Com 185 votos a favor, a resolução pede o “fim ao bloqueio económico, comercial e financeiro imposto pelos EUA contra Cuba” e defende a “igualdade soberana” dos Estados, a “não-ingerência nos seus assuntos internos” e a “liberdade de comércio e de navegação”.

A resolução tem sido aprovada todos os anos desde 1992, tendo o ano de 2020 sido a excepção, por causa das restrições da pandemia de covid-19.

Em 2016, num ano que ficou marcado pela visita do então presidente norte-americano Barack Obama à ilha, os EUA abstiveram-se pela única vez nesta votação. A administração de Donald Trump recuou e voltou a votar contra, com a actual, de Joe Biden, a manter a mesma política.

O voto desde ano foi quase igual ao do ano passado. A única diferença foi a Colômbia, que passou da abstenção para o voto a favor.
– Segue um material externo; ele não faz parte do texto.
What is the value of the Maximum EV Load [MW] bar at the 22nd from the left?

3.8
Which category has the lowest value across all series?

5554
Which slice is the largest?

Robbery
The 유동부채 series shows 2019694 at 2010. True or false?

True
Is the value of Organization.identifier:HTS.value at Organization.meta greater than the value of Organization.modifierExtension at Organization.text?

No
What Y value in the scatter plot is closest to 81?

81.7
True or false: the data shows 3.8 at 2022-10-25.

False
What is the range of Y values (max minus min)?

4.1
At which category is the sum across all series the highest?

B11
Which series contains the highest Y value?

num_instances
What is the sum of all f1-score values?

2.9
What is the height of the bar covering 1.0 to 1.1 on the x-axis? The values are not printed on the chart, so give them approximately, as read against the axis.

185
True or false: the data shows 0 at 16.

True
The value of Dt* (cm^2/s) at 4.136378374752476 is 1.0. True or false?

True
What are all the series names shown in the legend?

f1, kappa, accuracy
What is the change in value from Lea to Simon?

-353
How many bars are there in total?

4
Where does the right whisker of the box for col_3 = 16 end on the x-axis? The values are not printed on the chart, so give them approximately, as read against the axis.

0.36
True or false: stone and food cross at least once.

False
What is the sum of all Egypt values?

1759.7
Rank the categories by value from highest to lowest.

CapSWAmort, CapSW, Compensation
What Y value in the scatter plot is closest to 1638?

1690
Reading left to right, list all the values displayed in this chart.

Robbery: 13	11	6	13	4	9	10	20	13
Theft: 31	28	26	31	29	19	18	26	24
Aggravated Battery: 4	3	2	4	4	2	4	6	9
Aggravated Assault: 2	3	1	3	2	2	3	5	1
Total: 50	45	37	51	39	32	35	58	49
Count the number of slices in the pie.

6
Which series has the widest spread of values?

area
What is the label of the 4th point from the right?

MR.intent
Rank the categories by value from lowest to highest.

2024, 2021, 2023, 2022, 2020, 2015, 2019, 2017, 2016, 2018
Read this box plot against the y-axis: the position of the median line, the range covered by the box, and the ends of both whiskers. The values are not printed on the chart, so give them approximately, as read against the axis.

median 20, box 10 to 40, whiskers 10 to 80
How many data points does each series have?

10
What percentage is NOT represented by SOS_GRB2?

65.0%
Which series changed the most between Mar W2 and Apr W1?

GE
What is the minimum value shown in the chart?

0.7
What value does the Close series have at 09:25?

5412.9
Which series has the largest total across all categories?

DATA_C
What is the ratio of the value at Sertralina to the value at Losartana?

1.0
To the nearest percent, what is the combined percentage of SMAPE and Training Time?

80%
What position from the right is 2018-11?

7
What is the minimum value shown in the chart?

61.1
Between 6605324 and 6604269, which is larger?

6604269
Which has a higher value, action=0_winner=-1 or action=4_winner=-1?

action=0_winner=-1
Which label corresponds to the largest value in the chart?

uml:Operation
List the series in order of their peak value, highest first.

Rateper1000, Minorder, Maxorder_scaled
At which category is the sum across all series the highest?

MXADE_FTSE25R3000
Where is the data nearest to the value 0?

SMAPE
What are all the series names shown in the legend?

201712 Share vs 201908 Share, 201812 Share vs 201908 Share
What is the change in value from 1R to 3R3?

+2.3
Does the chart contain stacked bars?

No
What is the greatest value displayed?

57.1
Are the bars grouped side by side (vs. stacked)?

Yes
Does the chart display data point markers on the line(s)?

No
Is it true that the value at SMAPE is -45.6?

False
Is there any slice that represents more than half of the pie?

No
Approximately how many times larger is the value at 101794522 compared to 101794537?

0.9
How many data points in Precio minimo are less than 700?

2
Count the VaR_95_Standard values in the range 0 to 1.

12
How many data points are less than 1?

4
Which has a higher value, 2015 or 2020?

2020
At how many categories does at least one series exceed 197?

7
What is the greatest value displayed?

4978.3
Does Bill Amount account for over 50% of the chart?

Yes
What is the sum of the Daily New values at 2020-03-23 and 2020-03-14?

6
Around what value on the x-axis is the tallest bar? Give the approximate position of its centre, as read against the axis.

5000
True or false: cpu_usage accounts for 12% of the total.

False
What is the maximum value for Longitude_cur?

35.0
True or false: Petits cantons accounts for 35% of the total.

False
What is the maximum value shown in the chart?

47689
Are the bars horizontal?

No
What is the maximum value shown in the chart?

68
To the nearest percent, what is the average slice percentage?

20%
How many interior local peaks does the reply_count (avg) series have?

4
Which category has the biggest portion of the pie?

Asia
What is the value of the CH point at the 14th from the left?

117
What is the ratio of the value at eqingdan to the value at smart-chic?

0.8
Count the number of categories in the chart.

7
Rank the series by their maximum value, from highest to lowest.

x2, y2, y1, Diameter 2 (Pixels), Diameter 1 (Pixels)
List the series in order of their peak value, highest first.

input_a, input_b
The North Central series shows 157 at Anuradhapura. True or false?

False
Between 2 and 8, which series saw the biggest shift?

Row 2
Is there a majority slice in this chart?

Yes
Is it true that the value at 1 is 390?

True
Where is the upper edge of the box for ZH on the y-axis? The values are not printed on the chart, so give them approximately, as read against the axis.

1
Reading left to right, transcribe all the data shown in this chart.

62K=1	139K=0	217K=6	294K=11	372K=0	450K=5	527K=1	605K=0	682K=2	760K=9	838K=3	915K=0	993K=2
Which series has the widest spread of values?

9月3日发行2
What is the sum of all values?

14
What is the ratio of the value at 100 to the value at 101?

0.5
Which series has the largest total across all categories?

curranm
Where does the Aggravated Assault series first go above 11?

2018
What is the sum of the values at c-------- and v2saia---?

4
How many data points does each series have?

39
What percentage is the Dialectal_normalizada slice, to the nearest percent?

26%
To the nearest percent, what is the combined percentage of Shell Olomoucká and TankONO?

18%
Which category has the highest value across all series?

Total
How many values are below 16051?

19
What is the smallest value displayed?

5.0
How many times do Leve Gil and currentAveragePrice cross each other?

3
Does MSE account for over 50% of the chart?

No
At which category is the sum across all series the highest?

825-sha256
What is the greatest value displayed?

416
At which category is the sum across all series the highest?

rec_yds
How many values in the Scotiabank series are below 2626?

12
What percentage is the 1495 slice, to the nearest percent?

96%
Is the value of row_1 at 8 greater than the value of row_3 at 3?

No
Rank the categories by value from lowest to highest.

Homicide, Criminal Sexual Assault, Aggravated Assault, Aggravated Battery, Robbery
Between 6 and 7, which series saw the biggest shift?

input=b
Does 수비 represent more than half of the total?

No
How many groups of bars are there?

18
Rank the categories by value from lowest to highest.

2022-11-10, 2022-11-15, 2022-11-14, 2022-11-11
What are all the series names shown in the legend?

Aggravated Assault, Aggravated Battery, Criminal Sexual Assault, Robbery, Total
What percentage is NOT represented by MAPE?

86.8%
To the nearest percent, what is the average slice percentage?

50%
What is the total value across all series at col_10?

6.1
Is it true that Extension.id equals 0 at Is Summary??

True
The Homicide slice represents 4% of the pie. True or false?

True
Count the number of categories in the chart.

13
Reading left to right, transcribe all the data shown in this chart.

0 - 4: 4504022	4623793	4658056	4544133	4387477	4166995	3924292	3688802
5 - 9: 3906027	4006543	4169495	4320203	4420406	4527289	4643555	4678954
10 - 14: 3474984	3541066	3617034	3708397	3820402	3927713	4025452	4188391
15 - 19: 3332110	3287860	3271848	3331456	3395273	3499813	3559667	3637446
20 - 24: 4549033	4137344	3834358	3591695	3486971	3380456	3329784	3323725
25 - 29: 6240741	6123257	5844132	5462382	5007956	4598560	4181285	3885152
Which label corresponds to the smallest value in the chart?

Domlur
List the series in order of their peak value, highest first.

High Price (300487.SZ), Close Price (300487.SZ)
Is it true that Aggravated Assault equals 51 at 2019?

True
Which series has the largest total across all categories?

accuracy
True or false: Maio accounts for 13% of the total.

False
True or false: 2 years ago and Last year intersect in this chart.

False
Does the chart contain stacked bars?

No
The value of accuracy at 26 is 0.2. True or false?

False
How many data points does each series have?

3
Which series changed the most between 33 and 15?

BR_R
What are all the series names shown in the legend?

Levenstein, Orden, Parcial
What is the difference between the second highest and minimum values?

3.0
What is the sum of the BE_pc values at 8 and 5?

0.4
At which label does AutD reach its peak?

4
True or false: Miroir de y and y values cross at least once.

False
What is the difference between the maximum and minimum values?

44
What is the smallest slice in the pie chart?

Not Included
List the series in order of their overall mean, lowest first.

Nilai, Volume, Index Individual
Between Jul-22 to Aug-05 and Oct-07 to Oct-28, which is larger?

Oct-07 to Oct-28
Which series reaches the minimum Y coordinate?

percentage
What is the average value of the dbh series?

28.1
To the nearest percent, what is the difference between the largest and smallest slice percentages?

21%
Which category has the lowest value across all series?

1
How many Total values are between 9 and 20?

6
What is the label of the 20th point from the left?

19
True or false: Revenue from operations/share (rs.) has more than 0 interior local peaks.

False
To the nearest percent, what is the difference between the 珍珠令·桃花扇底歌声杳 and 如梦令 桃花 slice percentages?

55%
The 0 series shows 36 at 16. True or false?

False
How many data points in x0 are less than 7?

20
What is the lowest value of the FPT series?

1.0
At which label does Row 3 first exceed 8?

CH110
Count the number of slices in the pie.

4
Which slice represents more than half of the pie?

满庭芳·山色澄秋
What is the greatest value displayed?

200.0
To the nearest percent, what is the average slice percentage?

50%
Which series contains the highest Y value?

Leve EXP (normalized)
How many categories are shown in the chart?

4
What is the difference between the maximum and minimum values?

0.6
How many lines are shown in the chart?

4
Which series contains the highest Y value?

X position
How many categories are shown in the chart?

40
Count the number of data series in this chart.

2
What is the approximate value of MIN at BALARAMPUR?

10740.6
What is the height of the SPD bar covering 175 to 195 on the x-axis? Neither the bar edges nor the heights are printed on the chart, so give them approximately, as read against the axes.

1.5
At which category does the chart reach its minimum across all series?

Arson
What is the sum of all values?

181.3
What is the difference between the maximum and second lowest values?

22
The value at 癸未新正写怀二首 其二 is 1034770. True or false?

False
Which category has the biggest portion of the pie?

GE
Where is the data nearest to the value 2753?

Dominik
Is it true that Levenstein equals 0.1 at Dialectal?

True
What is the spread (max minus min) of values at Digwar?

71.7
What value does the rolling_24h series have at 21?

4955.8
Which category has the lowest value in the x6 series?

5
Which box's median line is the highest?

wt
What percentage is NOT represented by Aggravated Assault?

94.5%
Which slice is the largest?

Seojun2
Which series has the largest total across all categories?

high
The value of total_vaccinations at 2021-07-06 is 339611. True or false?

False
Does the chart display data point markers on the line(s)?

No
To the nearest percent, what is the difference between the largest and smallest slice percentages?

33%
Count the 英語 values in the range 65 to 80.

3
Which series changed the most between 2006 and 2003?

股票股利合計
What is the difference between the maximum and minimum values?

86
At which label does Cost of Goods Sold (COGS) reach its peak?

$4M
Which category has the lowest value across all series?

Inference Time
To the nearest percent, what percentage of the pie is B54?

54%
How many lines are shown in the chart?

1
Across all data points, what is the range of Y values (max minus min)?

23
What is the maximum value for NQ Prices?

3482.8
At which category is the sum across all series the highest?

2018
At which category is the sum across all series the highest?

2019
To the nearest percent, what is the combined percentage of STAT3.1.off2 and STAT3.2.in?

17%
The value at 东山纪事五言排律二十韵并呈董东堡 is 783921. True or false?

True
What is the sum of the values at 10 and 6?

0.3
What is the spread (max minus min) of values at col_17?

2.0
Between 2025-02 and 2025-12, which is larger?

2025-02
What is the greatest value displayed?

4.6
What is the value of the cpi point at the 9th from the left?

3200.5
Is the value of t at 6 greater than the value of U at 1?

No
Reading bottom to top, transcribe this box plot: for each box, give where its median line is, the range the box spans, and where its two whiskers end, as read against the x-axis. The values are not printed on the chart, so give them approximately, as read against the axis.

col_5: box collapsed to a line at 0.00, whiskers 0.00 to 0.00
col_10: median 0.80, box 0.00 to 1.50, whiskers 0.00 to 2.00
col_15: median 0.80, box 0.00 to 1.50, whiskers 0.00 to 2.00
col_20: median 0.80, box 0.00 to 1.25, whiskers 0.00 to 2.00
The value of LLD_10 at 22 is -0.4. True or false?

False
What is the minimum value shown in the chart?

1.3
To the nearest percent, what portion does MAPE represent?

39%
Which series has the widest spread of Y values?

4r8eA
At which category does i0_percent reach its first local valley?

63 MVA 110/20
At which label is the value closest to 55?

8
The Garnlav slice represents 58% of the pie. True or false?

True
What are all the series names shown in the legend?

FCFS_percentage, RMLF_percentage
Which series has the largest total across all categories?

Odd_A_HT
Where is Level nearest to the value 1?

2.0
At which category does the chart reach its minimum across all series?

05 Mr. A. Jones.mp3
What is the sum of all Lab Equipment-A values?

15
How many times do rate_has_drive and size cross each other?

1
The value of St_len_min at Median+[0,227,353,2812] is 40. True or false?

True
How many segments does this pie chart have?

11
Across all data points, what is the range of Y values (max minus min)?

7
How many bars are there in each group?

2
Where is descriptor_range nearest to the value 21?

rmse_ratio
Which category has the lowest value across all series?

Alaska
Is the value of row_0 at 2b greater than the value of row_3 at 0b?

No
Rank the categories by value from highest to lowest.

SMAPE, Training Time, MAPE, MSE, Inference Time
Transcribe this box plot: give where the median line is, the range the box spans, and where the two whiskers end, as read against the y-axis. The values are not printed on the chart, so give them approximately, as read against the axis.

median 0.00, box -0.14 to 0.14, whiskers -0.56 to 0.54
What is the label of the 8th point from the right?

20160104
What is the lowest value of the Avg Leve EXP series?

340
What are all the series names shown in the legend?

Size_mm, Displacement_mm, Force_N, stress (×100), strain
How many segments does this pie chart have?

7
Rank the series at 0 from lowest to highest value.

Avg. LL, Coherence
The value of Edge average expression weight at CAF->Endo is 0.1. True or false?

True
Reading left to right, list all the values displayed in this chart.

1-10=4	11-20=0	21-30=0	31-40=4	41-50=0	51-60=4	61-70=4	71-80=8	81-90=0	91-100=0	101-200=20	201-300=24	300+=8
O país tem desde Agosto, e pela primeira vez na História, um presidente de esquerda, Gustavo Petro.

Imposto em Fevereiro de 1962, em plena Guerra Fria, pelo então presidente John F. Kennedy, o embargo que tem sido reforçado progressivamente para asfixiar o regime comunista, “tem efeito de uma pandemia permanente, de um furacão constante”, lamentou o chefe da diplomacia cubano, Bruno Rodríguez, na tribuna da ONU.

Segundo o ministro, nos primeiros 14 meses da Administração de Biden, os “prejuízos” ocasionados pelo embargo ultrapassaram os seis mil milhões de dólares e 154 mil milhões em seis décadas.